— Problem to solve —
Return the entries below verbatim. Pictures stay out.

— Material for this exercise —

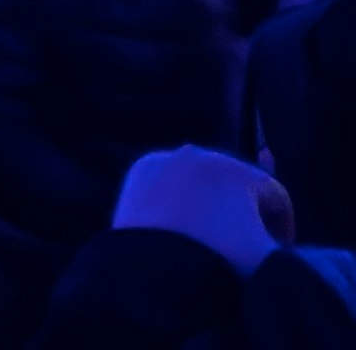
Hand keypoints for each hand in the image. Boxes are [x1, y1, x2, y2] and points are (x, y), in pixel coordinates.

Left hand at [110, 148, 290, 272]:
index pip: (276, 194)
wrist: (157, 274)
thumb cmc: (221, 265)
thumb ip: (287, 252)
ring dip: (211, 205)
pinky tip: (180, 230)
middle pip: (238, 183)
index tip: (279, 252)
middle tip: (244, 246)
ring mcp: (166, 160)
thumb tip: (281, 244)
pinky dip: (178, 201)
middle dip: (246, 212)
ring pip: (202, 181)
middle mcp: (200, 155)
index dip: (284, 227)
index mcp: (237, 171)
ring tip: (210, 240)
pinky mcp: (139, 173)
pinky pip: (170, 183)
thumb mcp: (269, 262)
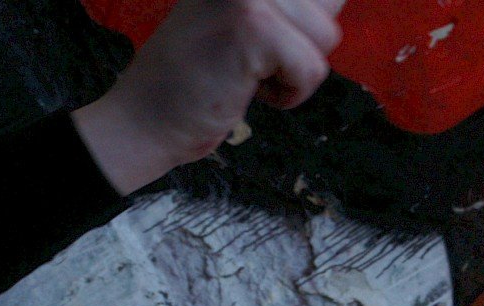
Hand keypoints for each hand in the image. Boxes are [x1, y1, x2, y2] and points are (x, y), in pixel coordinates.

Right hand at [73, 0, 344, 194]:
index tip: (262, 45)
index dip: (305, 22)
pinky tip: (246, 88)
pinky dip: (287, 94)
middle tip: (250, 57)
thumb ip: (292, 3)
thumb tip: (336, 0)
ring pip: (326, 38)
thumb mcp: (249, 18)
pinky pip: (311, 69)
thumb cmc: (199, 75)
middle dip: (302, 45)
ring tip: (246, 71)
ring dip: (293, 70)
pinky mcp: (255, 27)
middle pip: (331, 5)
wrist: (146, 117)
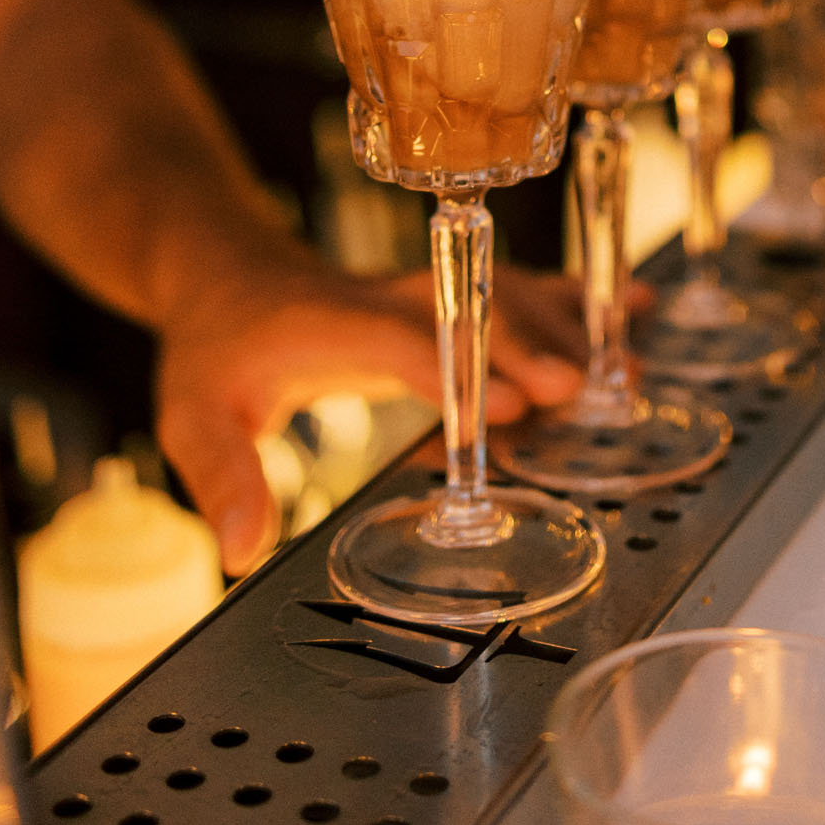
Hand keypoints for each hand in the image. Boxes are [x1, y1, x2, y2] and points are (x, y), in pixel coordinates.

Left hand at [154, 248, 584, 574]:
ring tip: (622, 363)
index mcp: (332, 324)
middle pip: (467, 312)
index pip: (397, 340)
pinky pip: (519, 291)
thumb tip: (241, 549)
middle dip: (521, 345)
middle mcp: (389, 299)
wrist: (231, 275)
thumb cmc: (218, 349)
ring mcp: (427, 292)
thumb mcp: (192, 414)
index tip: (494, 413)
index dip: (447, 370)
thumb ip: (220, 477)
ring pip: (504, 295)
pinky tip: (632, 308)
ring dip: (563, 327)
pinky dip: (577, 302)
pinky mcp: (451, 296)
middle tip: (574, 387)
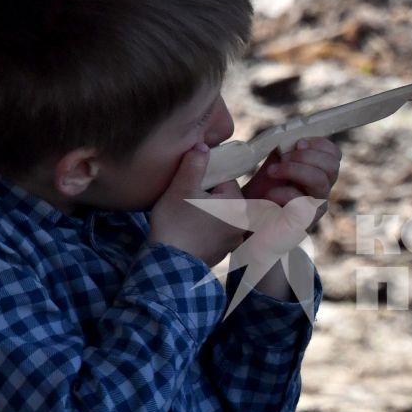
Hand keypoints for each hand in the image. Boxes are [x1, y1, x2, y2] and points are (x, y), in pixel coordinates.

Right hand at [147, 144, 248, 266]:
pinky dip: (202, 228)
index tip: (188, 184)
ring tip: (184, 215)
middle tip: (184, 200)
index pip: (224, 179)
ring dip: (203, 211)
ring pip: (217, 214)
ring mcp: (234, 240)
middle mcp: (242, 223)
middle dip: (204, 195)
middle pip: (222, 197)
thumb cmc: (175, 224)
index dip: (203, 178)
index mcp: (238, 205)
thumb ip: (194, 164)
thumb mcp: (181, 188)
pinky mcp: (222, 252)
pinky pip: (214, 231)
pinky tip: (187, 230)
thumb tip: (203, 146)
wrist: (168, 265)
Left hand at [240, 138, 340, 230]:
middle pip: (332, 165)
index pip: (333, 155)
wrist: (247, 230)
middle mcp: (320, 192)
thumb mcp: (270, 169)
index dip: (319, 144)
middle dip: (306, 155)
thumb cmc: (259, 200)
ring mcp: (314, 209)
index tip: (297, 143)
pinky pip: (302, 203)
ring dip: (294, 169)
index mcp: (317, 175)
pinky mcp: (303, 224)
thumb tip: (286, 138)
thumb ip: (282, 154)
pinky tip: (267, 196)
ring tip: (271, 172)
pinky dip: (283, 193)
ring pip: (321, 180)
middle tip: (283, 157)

— Exercise solution —
Hand keypoints for each hand in the image. Boxes are [x1, y1, x2, y2] and points are (x, y), in pixel coordinates.

Left hand at [110, 148, 290, 272]:
index pip: (276, 194)
wrist: (157, 274)
thumb cmc: (221, 265)
thumb ip: (287, 252)
ring dip: (211, 205)
pinky tip: (180, 230)
middle pip: (238, 183)
index tip: (279, 252)
middle tip: (244, 246)
ring mcp: (166, 160)
thumb tip: (281, 244)
pinky dip: (178, 201)
middle dip: (246, 212)
ring pip: (202, 181)
middle mcp: (200, 155)
index dip: (284, 227)
index mcp: (237, 171)
ring tip: (210, 240)
pinky mcp: (139, 173)
pinky pip: (170, 183)
thumb mcp: (269, 262)
Hand keypoints for each hand in the image. Boxes are [x1, y1, x2, y2] and points are (x, y), in pixel coordinates.

Right hand at [73, 0, 344, 194]:
index tip: (262, 45)
index dip: (305, 22)
pinky tip: (246, 88)
pinky dip: (287, 94)
middle tip: (250, 57)
thumb ip: (292, 3)
thumb tip: (336, 0)
ring pip: (326, 38)
thumb mcp: (249, 18)
pinky pip: (311, 69)
thumb cmc: (199, 75)
middle dip: (302, 45)
ring tip: (246, 71)
ring dip: (293, 70)
pinky mcp: (255, 27)
middle pip: (331, 5)
wrist: (146, 117)
Hand keypoints for each hand in the image. Boxes are [x1, y1, x2, y2] and points are (x, y), in pixel coordinates.

Left hand at [154, 248, 584, 574]:
ring tip: (622, 363)
index mcp: (332, 324)
middle pip: (467, 312)
index pip: (397, 340)
pinky pip: (519, 291)
thumb tip: (241, 549)
middle dip: (521, 345)
middle mcp: (389, 299)
wrist: (231, 275)
thumb cmc: (218, 349)
ring mcp: (427, 292)
thumb mcp: (192, 414)
index tip: (494, 413)
index dip: (447, 370)
thumb ip: (220, 477)
ring pip: (504, 295)
pinky tip: (632, 308)
ring dip: (563, 327)
pinky dip: (577, 302)
pinky mcp: (451, 296)
middle tip: (574, 387)
Hand keypoints for each hand in the image. Boxes are [x1, y1, x2, y2] and points are (x, y), in pixel coordinates.

Right hand at [147, 144, 248, 266]:
pinky dip: (202, 228)
index tip: (188, 184)
ring tip: (184, 215)
middle tip: (184, 200)
index pip: (224, 179)
ring dip: (203, 211)
ring pip: (217, 214)
ring mcp: (234, 240)
middle mcp: (242, 223)
middle dip: (204, 195)
middle pip: (222, 197)
thumb cmc: (175, 224)
index dip: (203, 178)
index mcp: (238, 205)
thumb ip: (194, 164)
thumb mcp: (181, 188)
pinky mcp: (222, 252)
pinky pip: (214, 231)
pinky tip: (187, 230)
thumb tip: (203, 146)
wrist: (168, 265)
Left hand at [240, 138, 340, 230]:
middle pip: (332, 165)
index pip: (333, 155)
wrist: (247, 230)
middle mcp: (320, 192)
thumb mcp: (270, 169)
index dip: (319, 144)
middle dip: (306, 155)
thumb cmc: (259, 200)
ring mcp: (314, 209)
index tip: (297, 143)
pinky pip: (302, 203)
ring dip: (294, 169)
index mcp: (317, 175)
pinky mcp: (303, 224)
thumb tip: (286, 138)
thumb ip: (282, 154)
pinky tip: (267, 196)
ring tip: (271, 172)
pinky dip: (283, 193)
ring pip: (321, 180)
middle tip: (283, 157)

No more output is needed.